WORK TASK: For this exercise, set down all the records exactly as given.

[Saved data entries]

---------------

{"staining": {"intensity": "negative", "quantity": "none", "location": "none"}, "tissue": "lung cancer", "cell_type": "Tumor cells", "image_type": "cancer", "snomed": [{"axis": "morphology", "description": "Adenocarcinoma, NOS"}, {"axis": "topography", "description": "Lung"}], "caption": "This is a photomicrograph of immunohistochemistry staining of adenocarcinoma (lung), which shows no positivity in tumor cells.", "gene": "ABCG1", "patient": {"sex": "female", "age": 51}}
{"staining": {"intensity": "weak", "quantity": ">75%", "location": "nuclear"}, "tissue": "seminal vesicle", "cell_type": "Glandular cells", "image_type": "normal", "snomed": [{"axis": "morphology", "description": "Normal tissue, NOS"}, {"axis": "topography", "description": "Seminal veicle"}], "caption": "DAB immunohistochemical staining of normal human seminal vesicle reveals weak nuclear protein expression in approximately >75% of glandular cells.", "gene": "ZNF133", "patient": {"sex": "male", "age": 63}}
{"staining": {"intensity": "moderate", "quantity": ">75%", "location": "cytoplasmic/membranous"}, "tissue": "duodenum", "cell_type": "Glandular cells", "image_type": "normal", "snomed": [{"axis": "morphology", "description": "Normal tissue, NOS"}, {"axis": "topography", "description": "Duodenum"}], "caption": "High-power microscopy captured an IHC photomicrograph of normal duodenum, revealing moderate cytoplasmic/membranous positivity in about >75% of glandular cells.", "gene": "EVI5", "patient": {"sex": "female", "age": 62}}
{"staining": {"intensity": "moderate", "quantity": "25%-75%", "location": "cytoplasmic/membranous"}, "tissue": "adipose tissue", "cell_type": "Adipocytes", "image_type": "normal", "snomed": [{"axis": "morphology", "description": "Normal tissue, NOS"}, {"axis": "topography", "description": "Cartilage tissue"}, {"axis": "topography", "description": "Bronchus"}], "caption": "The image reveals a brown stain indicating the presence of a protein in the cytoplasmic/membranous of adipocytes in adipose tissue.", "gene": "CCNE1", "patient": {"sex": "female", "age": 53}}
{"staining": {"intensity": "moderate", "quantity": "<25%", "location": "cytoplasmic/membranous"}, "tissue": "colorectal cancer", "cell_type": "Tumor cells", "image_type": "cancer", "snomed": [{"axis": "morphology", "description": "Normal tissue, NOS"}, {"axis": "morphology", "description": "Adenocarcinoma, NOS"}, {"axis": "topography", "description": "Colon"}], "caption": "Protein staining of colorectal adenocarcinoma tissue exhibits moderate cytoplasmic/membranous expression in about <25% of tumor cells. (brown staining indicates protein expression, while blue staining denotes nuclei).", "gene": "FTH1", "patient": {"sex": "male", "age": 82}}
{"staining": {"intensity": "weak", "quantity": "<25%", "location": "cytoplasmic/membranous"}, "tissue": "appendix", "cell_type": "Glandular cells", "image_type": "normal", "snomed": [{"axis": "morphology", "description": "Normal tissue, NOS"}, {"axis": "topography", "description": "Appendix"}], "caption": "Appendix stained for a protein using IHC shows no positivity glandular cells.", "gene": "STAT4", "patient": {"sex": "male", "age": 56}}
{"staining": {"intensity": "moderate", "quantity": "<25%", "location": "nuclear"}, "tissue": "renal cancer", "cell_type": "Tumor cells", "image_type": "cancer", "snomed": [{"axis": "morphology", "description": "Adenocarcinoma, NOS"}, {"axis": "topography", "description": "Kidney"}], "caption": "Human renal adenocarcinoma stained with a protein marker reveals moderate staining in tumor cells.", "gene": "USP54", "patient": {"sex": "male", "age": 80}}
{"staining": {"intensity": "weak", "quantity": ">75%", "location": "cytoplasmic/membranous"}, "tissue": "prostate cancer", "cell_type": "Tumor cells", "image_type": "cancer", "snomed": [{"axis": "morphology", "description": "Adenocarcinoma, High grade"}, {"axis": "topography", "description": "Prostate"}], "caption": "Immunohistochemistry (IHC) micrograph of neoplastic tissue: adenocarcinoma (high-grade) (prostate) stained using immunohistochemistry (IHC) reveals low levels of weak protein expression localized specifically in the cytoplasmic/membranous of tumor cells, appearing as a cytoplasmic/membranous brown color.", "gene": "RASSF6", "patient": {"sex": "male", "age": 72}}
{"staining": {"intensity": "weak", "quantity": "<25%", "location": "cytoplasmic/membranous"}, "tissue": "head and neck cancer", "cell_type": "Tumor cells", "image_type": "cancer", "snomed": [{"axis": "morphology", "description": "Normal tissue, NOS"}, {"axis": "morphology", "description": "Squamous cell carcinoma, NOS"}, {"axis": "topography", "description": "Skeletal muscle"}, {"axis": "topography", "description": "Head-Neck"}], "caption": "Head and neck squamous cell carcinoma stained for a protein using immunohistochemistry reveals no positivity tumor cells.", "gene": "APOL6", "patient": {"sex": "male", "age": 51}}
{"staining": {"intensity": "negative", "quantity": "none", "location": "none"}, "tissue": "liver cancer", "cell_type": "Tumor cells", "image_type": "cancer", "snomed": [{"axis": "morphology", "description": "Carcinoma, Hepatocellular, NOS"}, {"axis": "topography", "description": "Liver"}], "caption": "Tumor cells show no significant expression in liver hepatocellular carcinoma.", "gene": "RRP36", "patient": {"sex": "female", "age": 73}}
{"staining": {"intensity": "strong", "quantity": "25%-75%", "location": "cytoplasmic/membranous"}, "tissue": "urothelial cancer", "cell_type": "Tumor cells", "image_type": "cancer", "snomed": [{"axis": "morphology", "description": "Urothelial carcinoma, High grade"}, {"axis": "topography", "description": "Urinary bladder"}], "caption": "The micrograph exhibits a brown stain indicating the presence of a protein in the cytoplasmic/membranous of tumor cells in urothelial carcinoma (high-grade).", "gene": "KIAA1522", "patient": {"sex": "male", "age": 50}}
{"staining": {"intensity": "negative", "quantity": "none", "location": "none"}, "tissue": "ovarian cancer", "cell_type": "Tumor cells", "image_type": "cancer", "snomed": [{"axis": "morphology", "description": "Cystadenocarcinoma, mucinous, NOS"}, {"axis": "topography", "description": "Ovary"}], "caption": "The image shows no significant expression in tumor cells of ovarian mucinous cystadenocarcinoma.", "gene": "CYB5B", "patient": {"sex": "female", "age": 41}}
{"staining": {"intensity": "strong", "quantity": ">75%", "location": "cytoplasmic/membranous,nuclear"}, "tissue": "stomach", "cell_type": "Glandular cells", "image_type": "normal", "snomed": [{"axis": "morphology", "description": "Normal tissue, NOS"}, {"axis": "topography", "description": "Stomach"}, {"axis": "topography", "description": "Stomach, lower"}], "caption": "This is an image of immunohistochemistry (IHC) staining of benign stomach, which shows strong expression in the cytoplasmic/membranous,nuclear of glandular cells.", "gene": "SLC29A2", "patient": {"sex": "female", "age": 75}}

---------------

THE ANSWER:
{"staining": {"intensity": "negative", "quantity": "none", "location": "none"}, "tissue": "lung cancer", "cell_type": "Tumor cells", "image_type": "cancer", "snomed": [{"axis": "morphology", "description": "Adenocarcinoma, NOS"}, {"axis": "topography", "description": "Lung"}], "caption": "This is a photomicrograph of immunohistochemistry staining of adenocarcinoma (lung), which shows no positivity in tumor cells.", "gene": "ABCG1", "patient": {"sex": "female", "age": 51}}
{"staining": {"intensity": "weak", "quantity": ">75%", "location": "nuclear"}, "tissue": "seminal vesicle", "cell_type": "Glandular cells", "image_type": "normal", "snomed": [{"axis": "morphology", "description": "Normal tissue, NOS"}, {"axis": "topography", "description": "Seminal veicle"}], "caption": "DAB immunohistochemical staining of normal human seminal vesicle reveals weak nuclear protein expression in approximately >75% of glandular cells.", "gene": "ZNF133", "patient": {"sex": "male", "age": 63}}
{"staining": {"intensity": "moderate", "quantity": ">75%", "location": "cytoplasmic/membranous"}, "tissue": "duodenum", "cell_type": "Glandular cells", "image_type": "normal", "snomed": [{"axis": "morphology", "description": "Normal tissue, NOS"}, {"axis": "topography", "description": "Duodenum"}], "caption": "High-power microscopy captured an IHC photomicrograph of normal duodenum, revealing moderate cytoplasmic/membranous positivity in about >75% of glandular cells.", "gene": "EVI5", "patient": {"sex": "female", "age": 62}}
{"staining": {"intensity": "moderate", "quantity": "25%-75%", "location": "cytoplasmic/membranous"}, "tissue": "adipose tissue", "cell_type": "Adipocytes", "image_type": "normal", "snomed": [{"axis": "morphology", "description": "Normal tissue, NOS"}, {"axis": "topography", "description": "Cartilage tissue"}, {"axis": "topography", "description": "Bronchus"}], "caption": "The image reveals a brown stain indicating the presence of a protein in the cytoplasmic/membranous of adipocytes in adipose tissue.", "gene": "CCNE1", "patient": {"sex": "female", "age": 53}}
{"staining": {"intensity": "moderate", "quantity": "<25%", "location": "cytoplasmic/membranous"}, "tissue": "colorectal cancer", "cell_type": "Tumor cells", "image_type": "cancer", "snomed": [{"axis": "morphology", "description": "Normal tissue, NOS"}, {"axis": "morphology", "description": "Adenocarcinoma, NOS"}, {"axis": "topography", "description": "Colon"}], "caption": "Protein staining of colorectal adenocarcinoma tissue exhibits moderate cytoplasmic/membranous expression in about <25% of tumor cells. (brown staining indicates protein expression, while blue staining denotes nuclei).", "gene": "FTH1", "patient": {"sex": "male", "age": 82}}
{"staining": {"intensity": "weak", "quantity": "<25%", "location": "cytoplasmic/membranous"}, "tissue": "appendix", "cell_type": "Glandular cells", "image_type": "normal", "snomed": [{"axis": "morphology", "description": "Normal tissue, NOS"}, {"axis": "topography", "description": "Appendix"}], "caption": "Appendix stained for a protein using IHC shows no positivity glandular cells.", "gene": "STAT4", "patient": {"sex": "male", "age": 56}}
{"staining": {"intensity": "moderate", "quantity": "<25%", "location": "nuclear"}, "tissue": "renal cancer", "cell_type": "Tumor cells", "image_type": "cancer", "snomed": [{"axis": "morphology", "description": "Adenocarcinoma, NOS"}, {"axis": "topography", "description": "Kidney"}], "caption": "Human renal adenocarcinoma stained with a protein marker reveals moderate staining in tumor cells.", "gene": "USP54", "patient": {"sex": "male", "age": 80}}
{"staining": {"intensity": "weak", "quantity": ">75%", "location": "cytoplasmic/membranous"}, "tissue": "prostate cancer", "cell_type": "Tumor cells", "image_type": "cancer", "snomed": [{"axis": "morphology", "description": "Adenocarcinoma, High grade"}, {"axis": "topography", "description": "Prostate"}], "caption": "Immunohistochemistry (IHC) micrograph of neoplastic tissue: adenocarcinoma (high-grade) (prostate) stained using immunohistochemistry (IHC) reveals low levels of weak protein expression localized specifically in the cytoplasmic/membranous of tumor cells, appearing as a cytoplasmic/membranous brown color.", "gene": "RASSF6", "patient": {"sex": "male", "age": 72}}
{"staining": {"intensity": "weak", "quantity": "<25%", "location": "cytoplasmic/membranous"}, "tissue": "head and neck cancer", "cell_type": "Tumor cells", "image_type": "cancer", "snomed": [{"axis": "morphology", "description": "Normal tissue, NOS"}, {"axis": "morphology", "description": "Squamous cell carcinoma, NOS"}, {"axis": "topography", "description": "Skeletal muscle"}, {"axis": "topography", "description": "Head-Neck"}], "caption": "Head and neck squamous cell carcinoma stained for a protein using immunohistochemistry reveals no positivity tumor cells.", "gene": "APOL6", "patient": {"sex": "male", "age": 51}}
{"staining": {"intensity": "negative", "quantity": "none", "location": "none"}, "tissue": "liver cancer", "cell_type": "Tumor cells", "image_type": "cancer", "snomed": [{"axis": "morphology", "description": "Carcinoma, Hepatocellular, NOS"}, {"axis": "topography", "description": "Liver"}], "caption": "Tumor cells show no significant expression in liver hepatocellular carcinoma.", "gene": "RRP36", "patient": {"sex": "female", "age": 73}}
{"staining": {"intensity": "strong", "quantity": "25%-75%", "location": "cytoplasmic/membranous"}, "tissue": "urothelial cancer", "cell_type": "Tumor cells", "image_type": "cancer", "snomed": [{"axis": "morphology", "description": "Urothelial carcinoma, High grade"}, {"axis": "topography", "description": "Urinary bladder"}], "caption": "The micrograph exhibits a brown stain indicating the presence of a protein in the cytoplasmic/membranous of tumor cells in urothelial carcinoma (high-grade).", "gene": "KIAA1522", "patient": {"sex": "male", "age": 50}}
{"staining": {"intensity": "negative", "quantity": "none", "location": "none"}, "tissue": "ovarian cancer", "cell_type": "Tumor cells", "image_type": "cancer", "snomed": [{"axis": "morphology", "description": "Cystadenocarcinoma, mucinous, NOS"}, {"axis": "topography", "description": "Ovary"}], "caption": "The image shows no significant expression in tumor cells of ovarian mucinous cystadenocarcinoma.", "gene": "CYB5B", "patient": {"sex": "female", "age": 41}}
{"staining": {"intensity": "strong", "quantity": ">75%", "location": "cytoplasmic/membranous,nuclear"}, "tissue": "stomach", "cell_type": "Glandular cells", "image_type": "normal", "snomed": [{"axis": "morphology", "description": "Normal tissue, NOS"}, {"axis": "topography", "description": "Stomach"}, {"axis": "topography", "description": "Stomach, lower"}], "caption": "This is an image of immunohistochemistry (IHC) staining of benign stomach, which shows strong expression in the cytoplasmic/membranous,nuclear of glandular cells.", "gene": "SLC29A2", "patient": {"sex": "female", "age": 75}}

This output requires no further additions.